Zudem hat das Ende des Kalten Krieges neue, auf Austausch basierende
Beziehungen zwischen Staaten entstehen lassen, die sich vormals
nur als Feinde gegenüber standen und sich gegen Kommunikation
mit der "anderen Seite" abschotteten.
Auf diesen Grundlagen ist der Prozess der Globalisierung in Gang
gekommen und entwickelt sich immer weiter, gewinnt sogar noch an
Tempo und Veränderungskraft. Auswirkungen der Globalisierung
können in fast allen Lebensbereichen festgestellt werden. Drei
der wichtigsten Dimensionen der Globalisierung sind aber wohl die
Globalisierung in der Ökonomie, die Globalisierung der Politik
und die kulturelle und gesellschaftliche Globalisierung.
Der Schwerpunkt bei der Betrachtung des Themas wird meist auf die
Auswirkungen im ökonomischen Bereich gelegt. Gerade in Bezug
auf die Entstehung einer neuen, liberalisierten Weltwirtschaftsordnung
hat sich das Phänomen der Globalisierung zu einem der brisantesten
Themen unserer Tage entwickelt. Die gewaltsamen Auseinandersetzungen,
die sich immer wieder am Rande der Tagungen der Welthandelsorganisation
WTO und abspielen, mögen ein Beispiel sein für das enorme
Konfliktpotential dieses unumkehrbaren Prozesses der weltweiten
Vernetzung und damit verbundenen Neuordnung althergebrachter Strukturen
und Zusammenhänge in der Weltwirtschaft.
Doch gerade auch im kulturellen Bereich birgt das Zusammenwachsen
der Welt nicht nur Chancen, sondern auch Gefahren. Das direkte Aufeinandertreffen
unterschiedlichster Kulturen verläuft nicht immer reibungslos
- es besteht noch großer Vermittlungsbedarf, um ein friedliches
Zusammenleben der Anhänger teilweise auch in Kernfragen deutlich
gegensätzlicher Weltanschauungen in Zukunft zu gewährleisten.

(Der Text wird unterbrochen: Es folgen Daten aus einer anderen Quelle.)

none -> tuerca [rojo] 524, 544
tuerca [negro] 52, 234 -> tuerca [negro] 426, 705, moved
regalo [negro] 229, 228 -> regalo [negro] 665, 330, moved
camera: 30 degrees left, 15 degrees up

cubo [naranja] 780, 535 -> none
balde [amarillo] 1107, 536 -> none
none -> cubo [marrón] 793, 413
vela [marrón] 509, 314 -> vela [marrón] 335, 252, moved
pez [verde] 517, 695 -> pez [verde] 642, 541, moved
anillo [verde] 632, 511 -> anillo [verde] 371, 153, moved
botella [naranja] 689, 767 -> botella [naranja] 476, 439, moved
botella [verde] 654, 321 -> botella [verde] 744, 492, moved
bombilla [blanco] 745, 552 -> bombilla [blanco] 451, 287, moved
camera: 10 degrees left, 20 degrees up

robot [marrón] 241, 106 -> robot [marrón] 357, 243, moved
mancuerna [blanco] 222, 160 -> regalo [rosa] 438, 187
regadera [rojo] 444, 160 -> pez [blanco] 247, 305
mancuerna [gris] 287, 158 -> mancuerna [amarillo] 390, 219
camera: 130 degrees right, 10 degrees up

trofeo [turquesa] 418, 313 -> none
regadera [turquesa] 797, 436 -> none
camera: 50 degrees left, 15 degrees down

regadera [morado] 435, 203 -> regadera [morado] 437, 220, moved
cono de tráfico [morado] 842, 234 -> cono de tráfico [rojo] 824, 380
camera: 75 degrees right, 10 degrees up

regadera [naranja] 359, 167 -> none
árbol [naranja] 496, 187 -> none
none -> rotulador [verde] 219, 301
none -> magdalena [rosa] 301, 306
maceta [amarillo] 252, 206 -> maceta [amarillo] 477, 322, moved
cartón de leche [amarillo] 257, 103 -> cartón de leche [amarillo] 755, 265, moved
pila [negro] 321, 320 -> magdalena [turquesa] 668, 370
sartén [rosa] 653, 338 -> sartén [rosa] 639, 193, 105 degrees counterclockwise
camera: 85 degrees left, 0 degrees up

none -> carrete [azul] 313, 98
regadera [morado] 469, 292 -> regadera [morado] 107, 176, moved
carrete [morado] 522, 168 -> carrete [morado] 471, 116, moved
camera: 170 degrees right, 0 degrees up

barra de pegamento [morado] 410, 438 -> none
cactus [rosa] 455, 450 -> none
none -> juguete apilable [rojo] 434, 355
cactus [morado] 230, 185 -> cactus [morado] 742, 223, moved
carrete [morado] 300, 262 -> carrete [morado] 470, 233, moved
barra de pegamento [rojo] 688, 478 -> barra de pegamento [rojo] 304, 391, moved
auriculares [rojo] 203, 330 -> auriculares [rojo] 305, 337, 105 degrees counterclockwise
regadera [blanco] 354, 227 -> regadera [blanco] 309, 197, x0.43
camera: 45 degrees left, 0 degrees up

Besonders offensichtlich wird dieses Problem natürlich in den
Konflikten zwischen westlicher und islamischer Welt.
Diese Probleme des globalen Zusammenlebens zu lösen, wird eine
der Hauptaufgaben der Politik im Zeitalter der Globalisierung sein.
Das Interagieren über die Grenzen des eigenen Staates hinweg
wird die Politik der nächsten Jahrzehnte bestimmen, und die
Vermittlung zwischen den Eigeninteressen nicht nur einzelner Staaten,
sondern vor allem auch Staatengemeinschaften und ihrer jeweiligen
Bürger wird weiter an Bedeutung gewinnen.